Experten des eleganten Sprechgesangs

Experten des eleganten Sprechgesangs
Kabarettisten, die singen und Klavier spielen, gibt es viele. Doch nur zwei, die mit stilistisch bunt gefärbtem Salon-HipHop die Alltagsidiotie und den Zeitgeist gekonnt aufs Korn nehmen: Liedermacher und Komponist Thomas Pigor und Chansonnier und Pianist Benedikt Eichhorn haben am Freitagabend mit ihrem Programm „Pigor singt – Benedikt Eichhoren muss begleiten Vol. X“ ihre Premiere in der Kulturscheune (Kusch) in Herborn gefeiert.
Mit ihren deutschsprachigen Chansons loten die beiden älteren Herren, die sich noch lange nicht reif für die Rente fühlen, die Grenzen zwischen der analogen und digitalen Welt aus. Dabei ging es ihnen nicht nur um die Kenntnisse von dem, was Moral und Politik bewirken können, sondern auch um die richtigen Bekenntnisse jenseits von Mülltrennung und politischer Korrektheit.
Locker umschifften die Experten des eleganten Sprechgesangs die Fallstricke der Rhetorik und analysierten mit spitzer Zunge, was es mit dem Verhalten der Polizei auf sich hat, die Menschen mit blauen Augen und deutschem Pass nicht kontrollieren würden.

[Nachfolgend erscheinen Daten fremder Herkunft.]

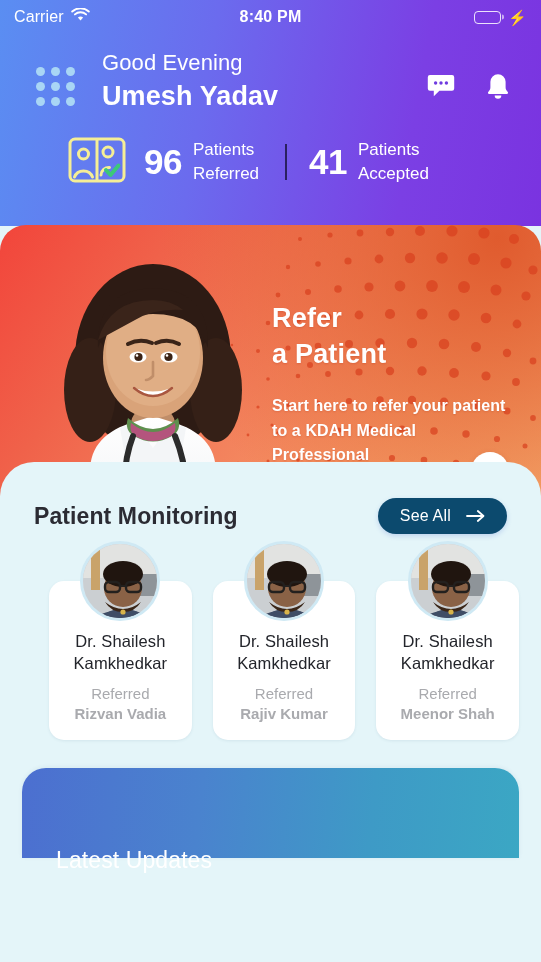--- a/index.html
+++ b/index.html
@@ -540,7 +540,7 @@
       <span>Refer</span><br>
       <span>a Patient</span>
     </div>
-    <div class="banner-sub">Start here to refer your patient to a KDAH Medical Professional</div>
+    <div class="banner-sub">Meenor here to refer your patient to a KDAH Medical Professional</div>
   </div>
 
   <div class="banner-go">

Zwischen ihren Liedern lieferten sich „Pigor & Eichhorn“ einen emotional aufgeladenen Disput, um die Kunst, Recht zu behalten, oder ob die plattdeutsche Plural-Endung „s“ das Gendern erleichtert: „Mit Lehrers und Polizistens sind alle Geschlechter gemeint.“ Ansonsten ließen sie die deutsche Sprache swingen und ergehen sich mit spitzer Zunge in lautstarke und lautere Wortgefechte wider die Wehleidigkeit und Ignoranz ihrer Mitbürger.
Momenten der Rührung und der Sehnsucht nach partnerschaftlicher Harmonie, die in der deutschen Version („Bitte mach nicht Schluss“) des Klassikers „Ne me quitte Pas“ als feuchter Stalker-Traum endeten, stand das Prinzip Hoffnung bei Fragen zum Klimaschutz und Energiepolitik gegenüber, verbunden mit einer vehementen Schelte an die aktuelle Politik.
Mächtig – bis zum Schluss – legten sich „Pigor & Eichhorn“ in ihren Jazzballaden und larmoyanten Chansons ins Zeug, damit der Optimismus über die Hoffnungslosigkeit obsiegt. Das Publikum konnte mit dem Gefühl, gut geerdet worden zu sein, nach Hause gehen.